** Opening SOURCE INFORMATION block **

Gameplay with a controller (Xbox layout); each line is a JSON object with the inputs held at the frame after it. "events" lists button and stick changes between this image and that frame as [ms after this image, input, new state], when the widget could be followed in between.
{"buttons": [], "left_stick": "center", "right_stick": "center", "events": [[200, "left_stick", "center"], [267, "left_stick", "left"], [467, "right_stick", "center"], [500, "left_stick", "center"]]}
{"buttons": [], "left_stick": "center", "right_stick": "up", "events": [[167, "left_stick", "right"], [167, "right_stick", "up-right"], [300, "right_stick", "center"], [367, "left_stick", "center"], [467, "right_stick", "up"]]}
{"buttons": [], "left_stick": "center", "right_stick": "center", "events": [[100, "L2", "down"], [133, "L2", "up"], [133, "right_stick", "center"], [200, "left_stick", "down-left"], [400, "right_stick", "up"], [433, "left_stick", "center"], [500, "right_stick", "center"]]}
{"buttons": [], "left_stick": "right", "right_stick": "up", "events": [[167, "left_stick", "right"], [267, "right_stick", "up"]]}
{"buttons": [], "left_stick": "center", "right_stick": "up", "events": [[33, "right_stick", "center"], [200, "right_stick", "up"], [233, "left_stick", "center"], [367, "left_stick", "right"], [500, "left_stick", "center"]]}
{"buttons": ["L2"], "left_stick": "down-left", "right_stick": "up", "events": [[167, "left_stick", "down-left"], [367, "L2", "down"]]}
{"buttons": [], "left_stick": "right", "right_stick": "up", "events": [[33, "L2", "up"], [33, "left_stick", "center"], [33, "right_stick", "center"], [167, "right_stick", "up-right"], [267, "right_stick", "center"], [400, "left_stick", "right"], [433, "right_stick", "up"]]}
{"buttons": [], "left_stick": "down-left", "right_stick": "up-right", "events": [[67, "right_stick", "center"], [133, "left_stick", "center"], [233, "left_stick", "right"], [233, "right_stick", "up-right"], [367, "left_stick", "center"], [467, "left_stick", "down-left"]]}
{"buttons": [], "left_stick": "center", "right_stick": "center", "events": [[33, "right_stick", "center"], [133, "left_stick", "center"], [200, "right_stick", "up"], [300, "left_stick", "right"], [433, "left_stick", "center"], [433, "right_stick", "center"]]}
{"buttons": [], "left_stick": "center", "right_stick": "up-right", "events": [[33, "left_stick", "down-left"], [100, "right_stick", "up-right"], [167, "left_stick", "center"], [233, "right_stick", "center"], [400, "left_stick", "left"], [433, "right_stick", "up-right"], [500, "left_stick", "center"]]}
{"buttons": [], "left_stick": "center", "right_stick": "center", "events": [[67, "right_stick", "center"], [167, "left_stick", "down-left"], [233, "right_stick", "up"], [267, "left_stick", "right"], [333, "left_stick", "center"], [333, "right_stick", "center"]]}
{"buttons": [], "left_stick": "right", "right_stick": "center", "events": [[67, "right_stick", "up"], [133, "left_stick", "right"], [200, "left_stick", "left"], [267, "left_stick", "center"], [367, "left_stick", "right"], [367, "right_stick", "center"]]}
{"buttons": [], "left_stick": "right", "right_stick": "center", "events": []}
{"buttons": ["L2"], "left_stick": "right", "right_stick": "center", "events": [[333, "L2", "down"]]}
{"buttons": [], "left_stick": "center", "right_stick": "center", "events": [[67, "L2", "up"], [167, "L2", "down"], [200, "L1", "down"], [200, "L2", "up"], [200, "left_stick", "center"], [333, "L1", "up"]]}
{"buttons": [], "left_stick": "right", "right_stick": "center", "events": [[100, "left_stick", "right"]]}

** Closing SOURCE INFORMATION block **

WORK REQUEST:
Exactly as they are written, print the entries again.

PROBLEM SOLUTION:
Gameplay with a controller (Xbox layout); each line is a JSON object with the inputs held at the frame after it. "events" lists button and stick changes between this image and that frame as [ms after this image, input, new state], when the widget could be followed in between.
{"buttons": [], "left_stick": "center", "right_stick": "center", "events": [[200, "left_stick", "center"], [267, "left_stick", "left"], [467, "right_stick", "center"], [500, "left_stick", "center"]]}
{"buttons": [], "left_stick": "center", "right_stick": "up", "events": [[167, "left_stick", "right"], [167, "right_stick", "up-right"], [300, "right_stick", "center"], [367, "left_stick", "center"], [467, "right_stick", "up"]]}
{"buttons": [], "left_stick": "center", "right_stick": "center", "events": [[100, "L2", "down"], [133, "L2", "up"], [133, "right_stick", "center"], [200, "left_stick", "down-left"], [400, "right_stick", "up"], [433, "left_stick", "center"], [500, "right_stick", "center"]]}
{"buttons": [], "left_stick": "right", "right_stick": "up", "events": [[167, "left_stick", "right"], [267, "right_stick", "up"]]}
{"buttons": [], "left_stick": "center", "right_stick": "up", "events": [[33, "right_stick", "center"], [200, "right_stick", "up"], [233, "left_stick", "center"], [367, "left_stick", "right"], [500, "left_stick", "center"]]}
{"buttons": ["L2"], "left_stick": "down-left", "right_stick": "up", "events": [[167, "left_stick", "down-left"], [367, "L2", "down"]]}
{"buttons": [], "left_stick": "right", "right_stick": "up", "events": [[33, "L2", "up"], [33, "left_stick", "center"], [33, "right_stick", "center"], [167, "right_stick", "up-right"], [267, "right_stick", "center"], [400, "left_stick", "right"], [433, "right_stick", "up"]]}
{"buttons": [], "left_stick": "down-left", "right_stick": "up-right", "events": [[67, "right_stick", "center"], [133, "left_stick", "center"], [233, "left_stick", "right"], [233, "right_stick", "up-right"], [367, "left_stick", "center"], [467, "left_stick", "down-left"]]}
{"buttons": [], "left_stick": "center", "right_stick": "center", "events": [[33, "right_stick", "center"], [133, "left_stick", "center"], [200, "right_stick", "up"], [300, "left_stick", "right"], [433, "left_stick", "center"], [433, "right_stick", "center"]]}
{"buttons": [], "left_stick": "center", "right_stick": "up-right", "events": [[33, "left_stick", "down-left"], [100, "right_stick", "up-right"], [167, "left_stick", "center"], [233, "right_stick", "center"], [400, "left_stick", "left"], [433, "right_stick", "up-right"], [500, "left_stick", "center"]]}
{"buttons": [], "left_stick": "center", "right_stick": "center", "events": [[67, "right_stick", "center"], [167, "left_stick", "down-left"], [233, "right_stick", "up"], [267, "left_stick", "right"], [333, "left_stick", "center"], [333, "right_stick", "center"]]}
{"buttons": [], "left_stick": "right", "right_stick": "center", "events": [[67, "right_stick", "up"], [133, "left_stick", "right"], [200, "left_stick", "left"], [267, "left_stick", "center"], [367, "left_stick", "right"], [367, "right_stick", "center"]]}
{"buttons": [], "left_stick": "right", "right_stick": "center", "events": []}
{"buttons": ["L2"], "left_stick": "right", "right_stick": "center", "events": [[333, "L2", "down"]]}
{"buttons": [], "left_stick": "center", "right_stick": "center", "events": [[67, "L2", "up"], [167, "L2", "down"], [200, "L1", "down"], [200, "L2", "up"], [200, "left_stick", "center"], [333, "L1", "up"]]}
{"buttons": [], "left_stick": "right", "right_stick": "center", "events": [[100, "left_stick", "right"]]}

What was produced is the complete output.